Varoufakis kritisiert EZB-Politik "EZB nimmt uns die Luft zum Atmen"
Griechenlands Finanzminister Varoufakis hat der Europäischen Zentralbank erneut vorgeworfen, zuviel Druck auf sein Land auszuüben. In einem Interview im griechischen Fernsehen ging er auch auf sein schwieriges Verhältnis zu Bundesfinanzminister Schäuble ein.
Griechenlands Finanzminister Yanis Varoufakis hat erneut gegen die Rolle der Europäischen Zentralbank (EZB) im Schuldenstreit gewettert. "Aus meiner Sicht verfolgt die EZB eine Politik gegenüber unserer Regierung, die ihr die Luft zum Atmen nimmt", sagte Varoufakis dem griechischen Fernsehsender Mega.
In dem Interview wertete Varoufakis das Vorgehen der EZB zudem als Druckmittel, mit dem die anderen Staaten der Euro-Zone und der Internationale Währungsfonds (IWF) gezwungen würden, eine Übereinkunft mit Griechenland zu erzielen.
Bundesbank-Präsident Jens Weidmann wies die Vorwürfe aus Griechenland zurück: Es sei Aufgabe der Regierungen und Parlamente zu entscheiden, ob sie bereit seien, die Griechenlandrisiken weiter auszuweiten und den Finanzbedarf des griechischen Staates zu decken, sagte Weidmann. "Ich sehe diese Aufgabe weniger denn je beim Eurosystem."
Griechenlands Abhängigkeit von der EZB
Hintergrund des Konflikts zwischen Varoufakis und der Notenbank ist, dass die griechischen Banken und indirekt auch die Regierung seit Jahren am Tropf der EZB hängen. Die Athener Banken gehören nämlich zu den eifrigsten Käufern griechischer Staatsanleihen, die sie dann als Sicherheit bei der EZB hinterlegen - wofür sie im Gegenzug frisches Geld bekommen, mit dem sie neue Staatsanleihen kaufen können.

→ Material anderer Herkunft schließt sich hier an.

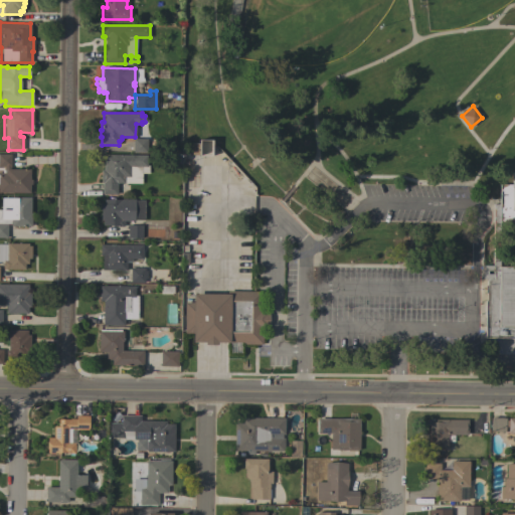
[(147,139),(147,152),(133,152),(133,139),(147,139)]
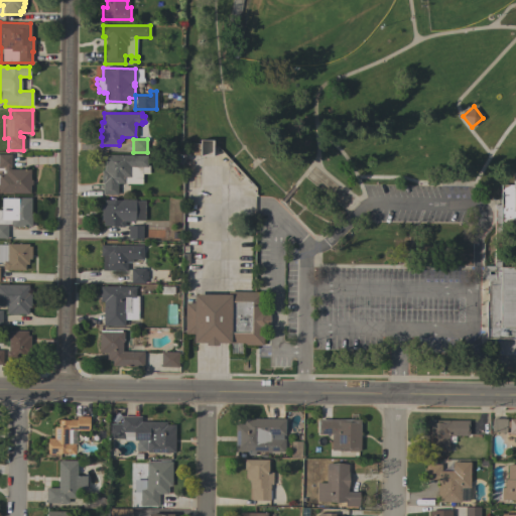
[(0,192),(0,173),(3,173),(4,166),(0,166),(0,154),(10,154),(10,167),(10,169),(30,169),(29,179),(31,179),(31,184),(29,184),(29,194),(0,192)]
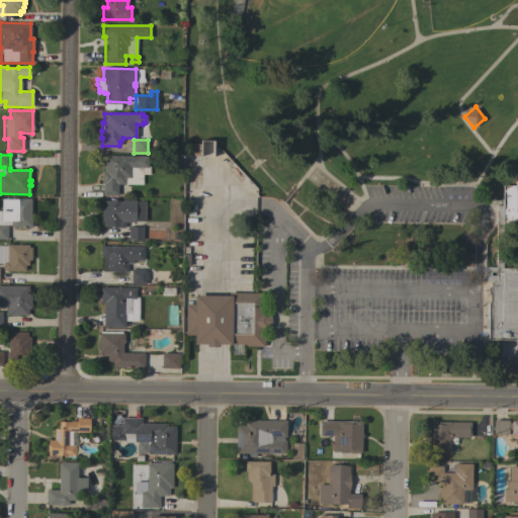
[(141,156),(141,167),(131,167),(131,178),(124,178),(124,184),(117,184),(117,195),(102,195),(102,184),(101,184),(101,171),(104,171),(104,156),(141,156)]
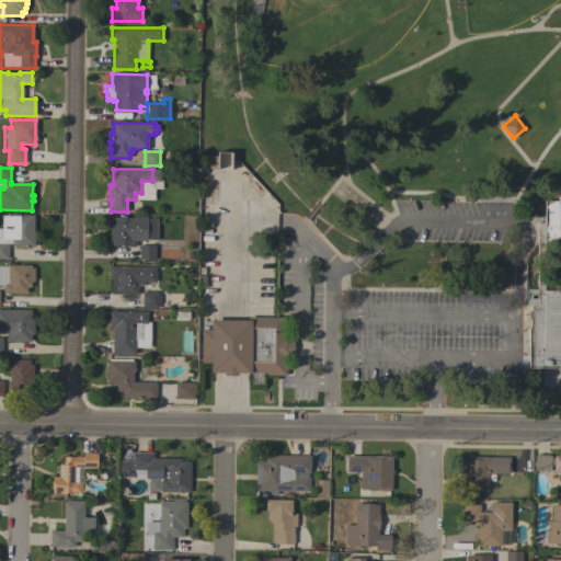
[(560,243),(545,243),(545,290),(560,290),(560,367),(528,367),(528,327),(529,327),(529,304),(526,304),(526,289),(537,289),(537,222),(544,222),(544,201),(558,201),(558,187),(560,187),(560,243)]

Seit einigen Wochen weigert sich die EZB jedoch, die griechischen Staatspapiere als Sicherheit zu akzeptieren. Zudem hat sie die hellenischen Bonds explizit von ihrem 1140 Milliarden Euro schweren Kaufprogramm für Staatsanleihen und andere Wertpapiere ausgenommen. Geld fließt den griechischen Banken nur noch über eine spezielle Notkreditlinie namens ELA zu - doch deren Volumen ist begrenzt. Nach Informationen der Nachrichtenagentur Reuters erweiterte die EZB den ELA-Kreditrahmen am Donnerstag um 0,6 auf 69,4 Milliarden Euro.
Dissens mit Schäuble
In seinem Fernsehinterview äußerte sich Varoufakis auch zu seinem Verhältnis zu Bundesfinanzminister Wolfgang Schäuble (CDU). "Wir sprechen immer sehr zivilisiert und konstruktiv", sagte der Athener Politiker. Zugleich betonte er: "Bei einem Treffen, das ich mit Herrn Schäuble hatte, sagte er mir, ich hätte das Vertrauen der deutschen Regierung verloren. Und ich sagte ihm: Ich hatte es nie, ich bin Mitglied einer Regierung der radikalen Linken." Er halte es für offensichtlich, dass er nicht das Vertrauen der Bundesregierung besitze. "Aber ich habe das Vertrauen des griechischen Volkes." Er bemühe sich aber auch, in Deutschland Vertrauen zu gewinnen.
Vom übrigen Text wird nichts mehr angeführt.